While the Federal Tort Claims Act (FTCA) allows DOJ to represent federal employees in lawsuits alleging misdeeds committed in the scope of their employment, DOJ rarely exercises this power to defend elected officials like the President. DOJ claims that President Trump was a “federal employee” acting in his “official capacity” when he denied ever knowing Ms. Carroll and disparaged her appearance. Former DOJ attorneys and numerous legal scholars have questioned whether either claim will survive judicial scrutiny. DOJ’s legal brief filed with its motion points to no comparable case involving the President of the United States, or statements made by a federal employee about conduct decades earlier unrelated to the employee’s federal service.
Putting aside the merits of DOJ’s legal position, the timing of DOJ’s intervention raises significant questions. Federal law requires federal employees to notify their supervisors, who must then notify DOJ, “promptly” of any suits regarding acts or omissions taken within the scope of their employment. In this case, DOJ did not intervene until the parties had engaged in substantial motion practice and were poised to begin discovery. DOJ’s pleadings do not explain why it did not intervene until this moment in the case, though the political benefits to the President are obvious.
DOJ’s decision to intervene in the lawsuit within weeks of the election also seems at cross-purposes with its policies against election interference. DOJ has long recognized that the exercise of prosecutorial powers can influence elections, and has put in place rules to avoid such interference. Beginning in 2008, DOJ advised all employees that:
[P]olitics must play no role in the decisions of federal investigators or prosecutors . . . . Law enforcement officers and prosecutors may never select the timing of investigative steps or criminal charges for the purpose of affecting any election, or for the purpose of giving an advantage or disadvantage to any candidate or political party. Such a purpose is inconsistent with the Department’s mission . . .

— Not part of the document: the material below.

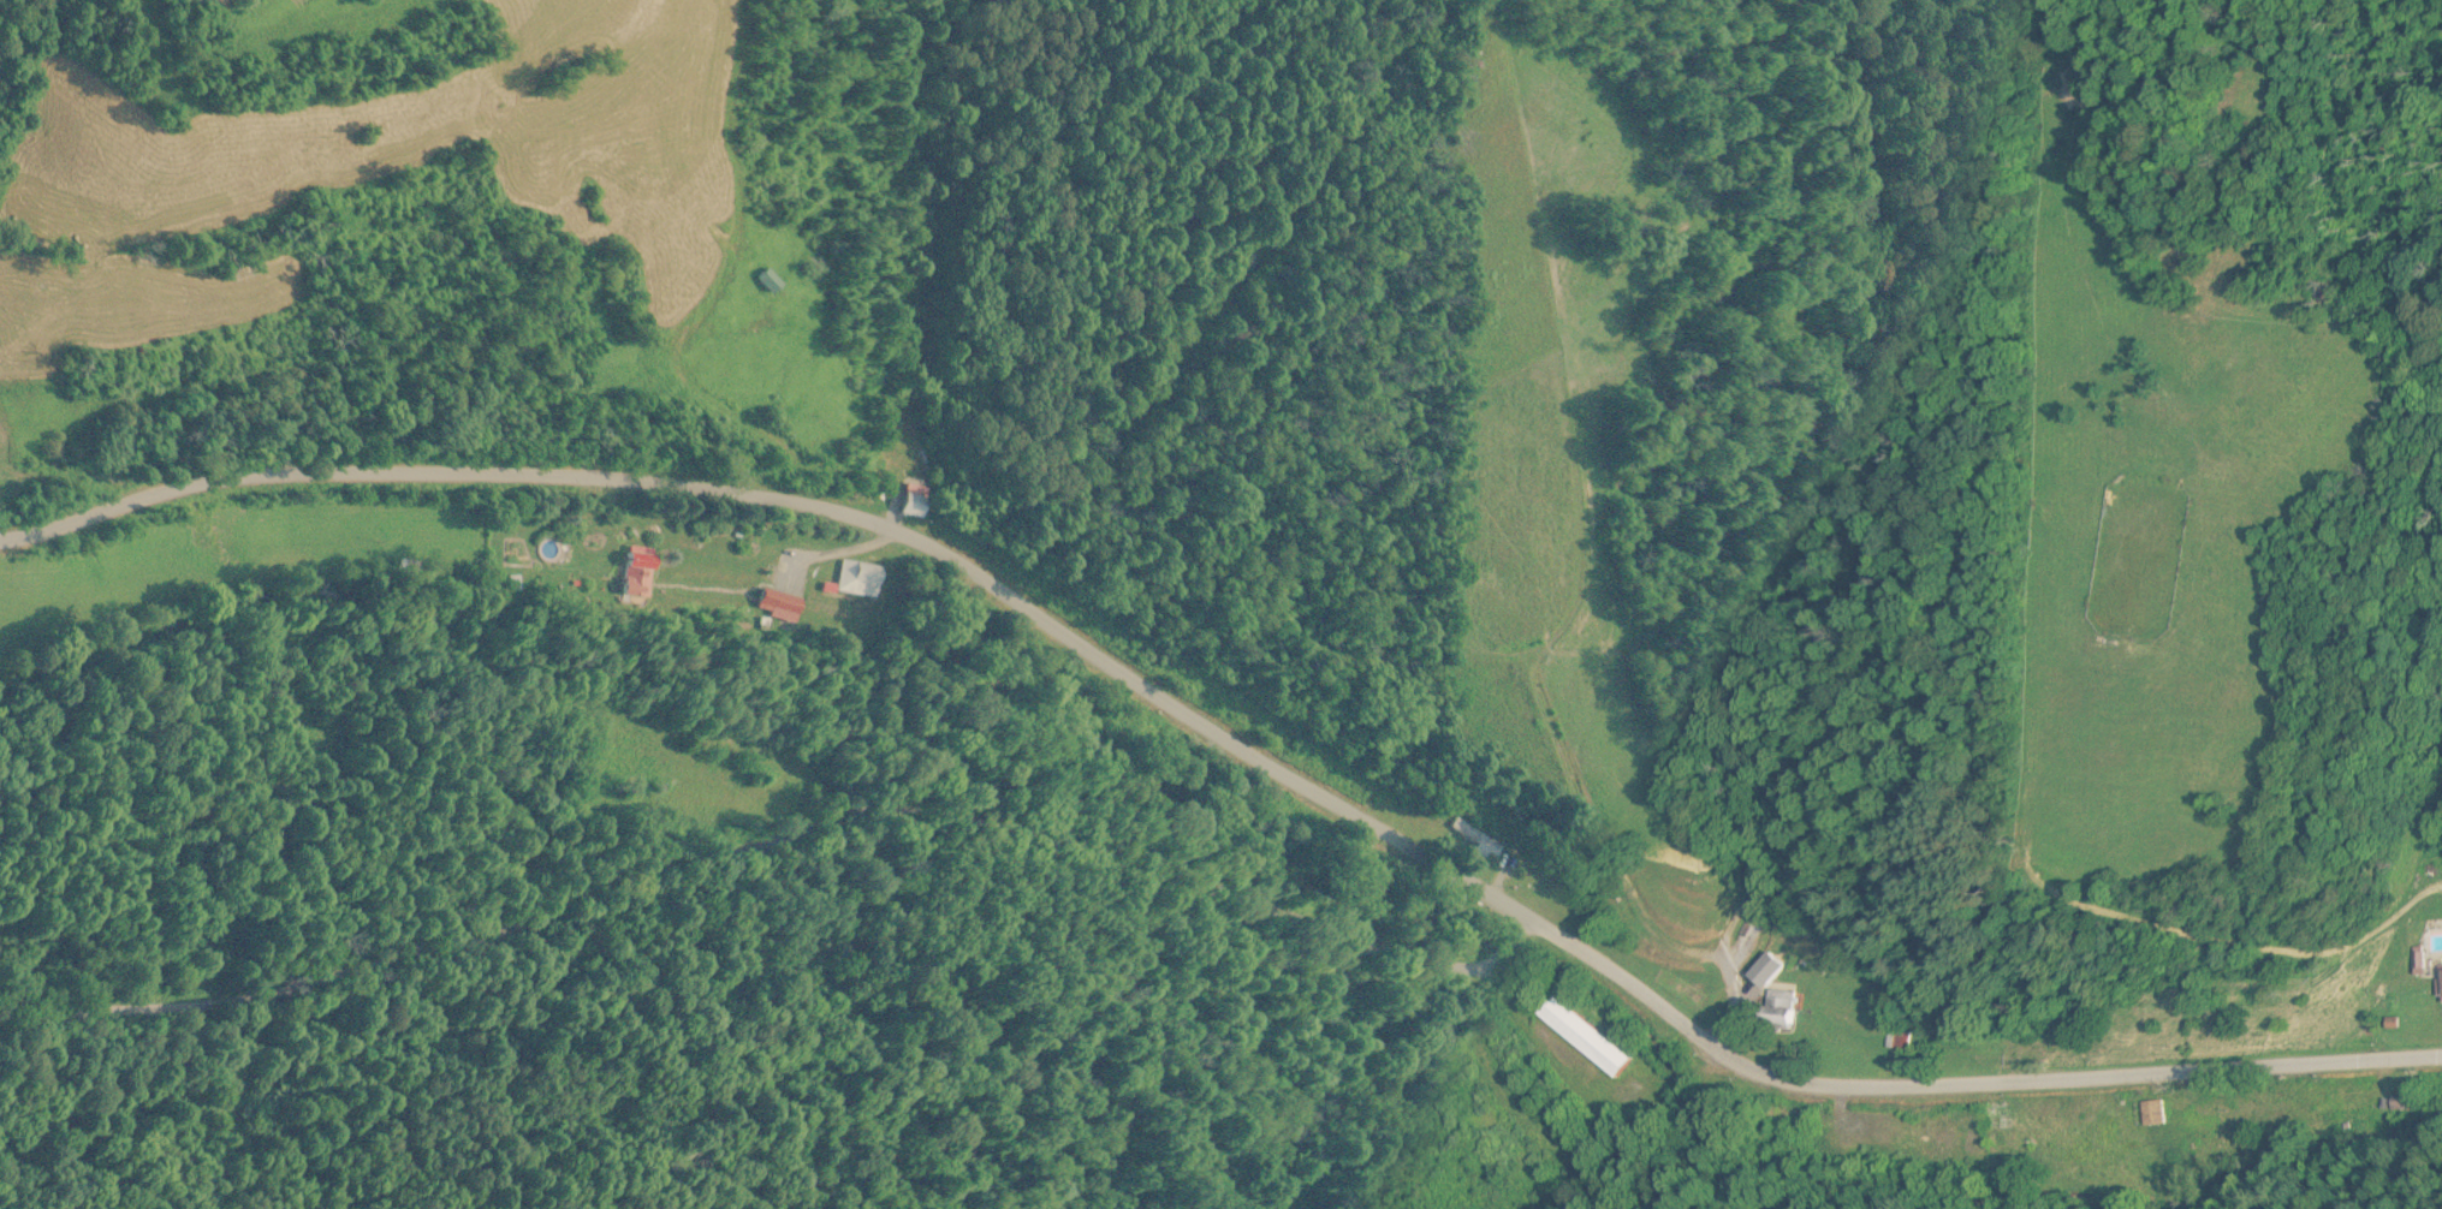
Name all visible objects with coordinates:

Similarly, in your Feb. 5, 2020, memorandum, you noted that “the Department has long recognized that it must exercise particular care regarding sensitive investigations and prosecutions that relate to political candidates, campaigns, and other politically sensitive individuals and organizations—especially in an election year.”
It does not appear that DOJ exercised similar care in deciding when and whether to intervene in this case. Even though this matter is not a criminal prosecution, it undoubtedly has the possibility of affecting an election. Had procedures for prompt notification of this suit been followed, any legal questions raised by the Department’s actions could have been resolved long before the election. DOJ’s decision to intervene now creates the appearance that DOJ is participating in partisan politics.

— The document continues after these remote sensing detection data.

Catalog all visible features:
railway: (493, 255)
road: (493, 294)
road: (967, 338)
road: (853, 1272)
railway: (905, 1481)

The FTCA should not be used to shield the President from embarrassing revelations. As Congress conducts oversight and considers legislation related to political interference with DOJ and by DOJ, I request that you explain the timing of and circumstance behind DOJ’s intervention in this case: specifically, how that decision is consistent with DOJ regulations governing the FTCA and actions taken by DOJ related to elected officials in the lead up to an election. Please also consider this letter formal notification of your obligation to identify, collect, and preserve any records identified in Appendix. These documents may be relevant to any further inquiries related to the issues raised in this letter.